Ohne dass die Eltern und die Öffentlichkeit davon wissen, wurde seit 15 Jahren in Deutschland ein „Konzept“ praktiziert, das sich „Original Play“ nennt. Dieses sieht vor, dass vollkommen unbekannte Männer in Kitas gehen dürfen, um dort gegen eine Geldgebühr mit Kindern zu spielen. Die Eltern der Kinder werden nicht nur nicht gefragt, sie erfahren nicht einmal etwas davon. Ein ARD-Bericht machte dieses extrem unheimliche „Konzept“ öffentlich.
https://youtu.be/LRNyt5KcuZM
Dieses „Original Play“ erhebt den Anspruch, ein Frühpädagogik-Konzept zu sein, das in den 1970er Jahren von dem US-Amerikaner Fred Donaldson entwickelt worden ist, angeblich einem Universitätsprofessor für Psychologie. Es gibt auch eine Stiftung, die dieses „Konzept“ propagiert. Dort klingt das dann so: „Original Play versucht, die Beziehungen zwischen Individuen und Gruppen zu verbessern, indem Aggression und Gewalt zwischen Menschen durch Freundlichkeit und Liebe ersetzt werden und jedes Kind sich sicher und geliebt fühlt.“
Diese Methode, so die Webseite, wandle „tief verwurzelte negative Verhaltensmuster in neue Gewohnheiten um“ liest man dort, wodurch „eine Grundlage für optimale Bedingungen für Lernen, Kreativität und Selbstentwicklung“ geschaffen werde. Die „Original Play“ ist eine internationale Stiftung. Sie agiert unter anderem in den USA und Afrika. Das läuft folgendermaßen ab: Gegen eine Kursgebühr von zirka 250 Euro kann man eine Ausbildung zum „Lehrling“ erhalten, woraufhin man in die Kindergärten gehen kann und Tobe- und Kuschelstunden mit Kindern abhält, die man überhaupt nicht kennt und für die man ein völlig Fremder ist. Die Männer wälzen sich mit den Kindern über Turnmatten, in enger Umklammerung und engstem Körperkontakt.
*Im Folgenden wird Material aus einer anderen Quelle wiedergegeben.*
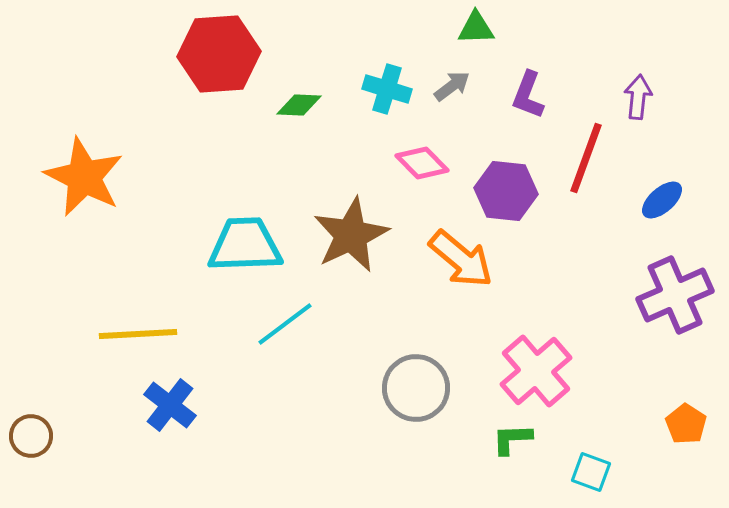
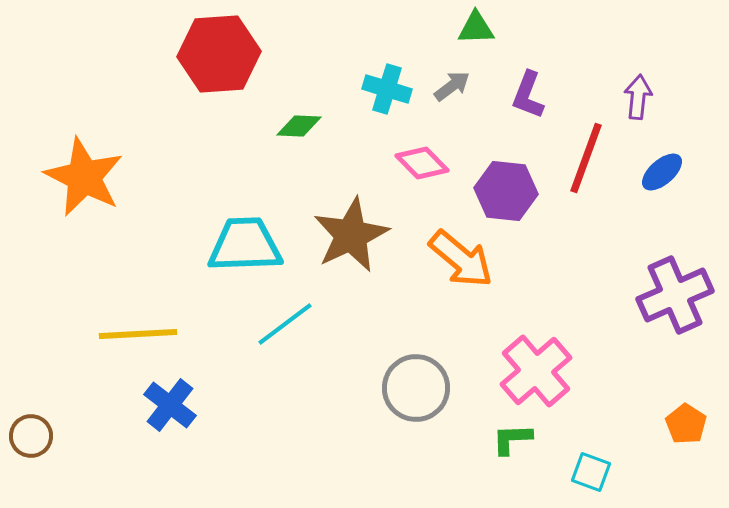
green diamond: moved 21 px down
blue ellipse: moved 28 px up
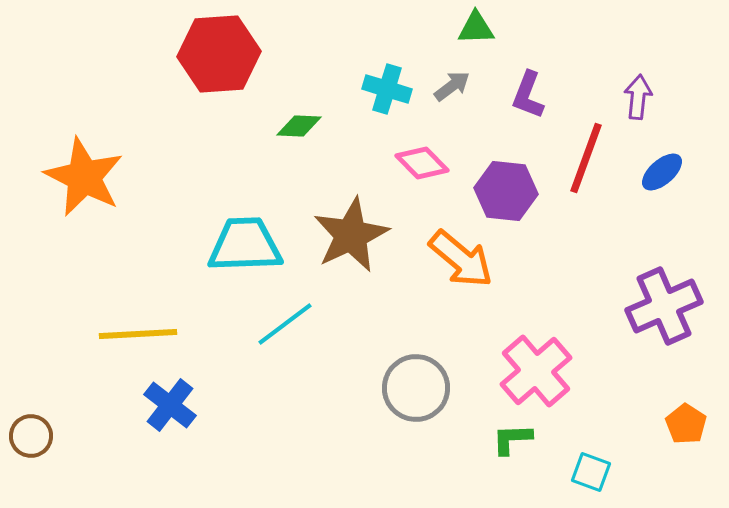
purple cross: moved 11 px left, 11 px down
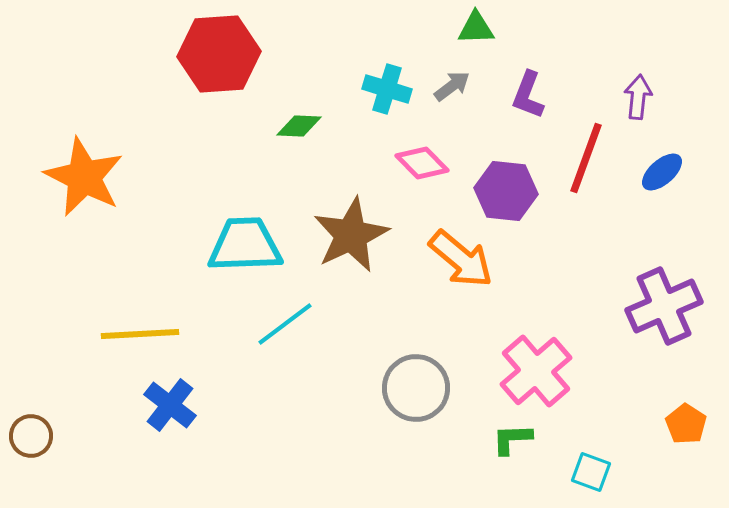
yellow line: moved 2 px right
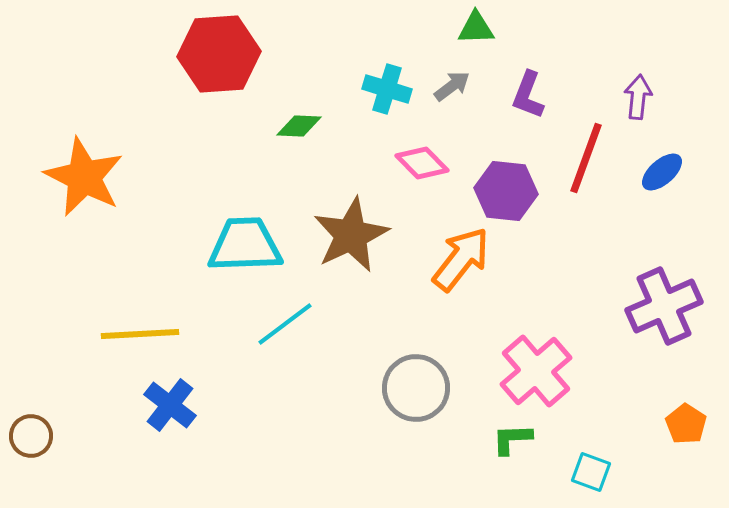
orange arrow: rotated 92 degrees counterclockwise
Mit der Psychologieprofessur des Herrn Donaldson scheint es nach Recherchen der Seite „Plagiatsgutachten“ nicht weit her zu sein:
„O. Fred Donaldson wird in zahlreichen Webquellen als ehemaliger amerikanischer Universitätsprofessor für Psychologie bezeichnet, siehe etwa hier, hier und hier. – Eine erste Spurensuche hat ergeben: Herr Donaldson war nie Universitätsprofessor, noch ist er Psychologe. Nach seinem Studium der Geographie war er an der University of Washington und am Department für Geographie der California State University in Hayward im Rahmen von befristeten Forschungsprojekten beschäftigt, unter anderem auch in einem Train-the-Trainer-Projekt. Aus diesem heraus dürfte er später seine Expertise in Psychologie konstruiert haben.“
Wer glaubt, das sei eine ganz neue, heimliche Masche, der die ARD-Redakteure auf die Spur gekommen sind, der irrt. Seit 15 Jahren gibt es dieses „Konzept“ nun schon in Deutschland. „Original Play“ wurde vorrangig in München, Regensburg, Dresden, Berlin und Hamburg gespielt, meist in kirchlichen Kitas oder Gemeinden — und mit durchaus negativen Erfahrungen. Dennoch lief es lange weiter. Der ARD-Bericht lässt Eltern von betroffenen Kindern zu Wort kommen. Es ist mehr als erschreckend, was da jahrelang unter den Augen der Verantwortlichen in verschiedenen Kitas geschehen ist.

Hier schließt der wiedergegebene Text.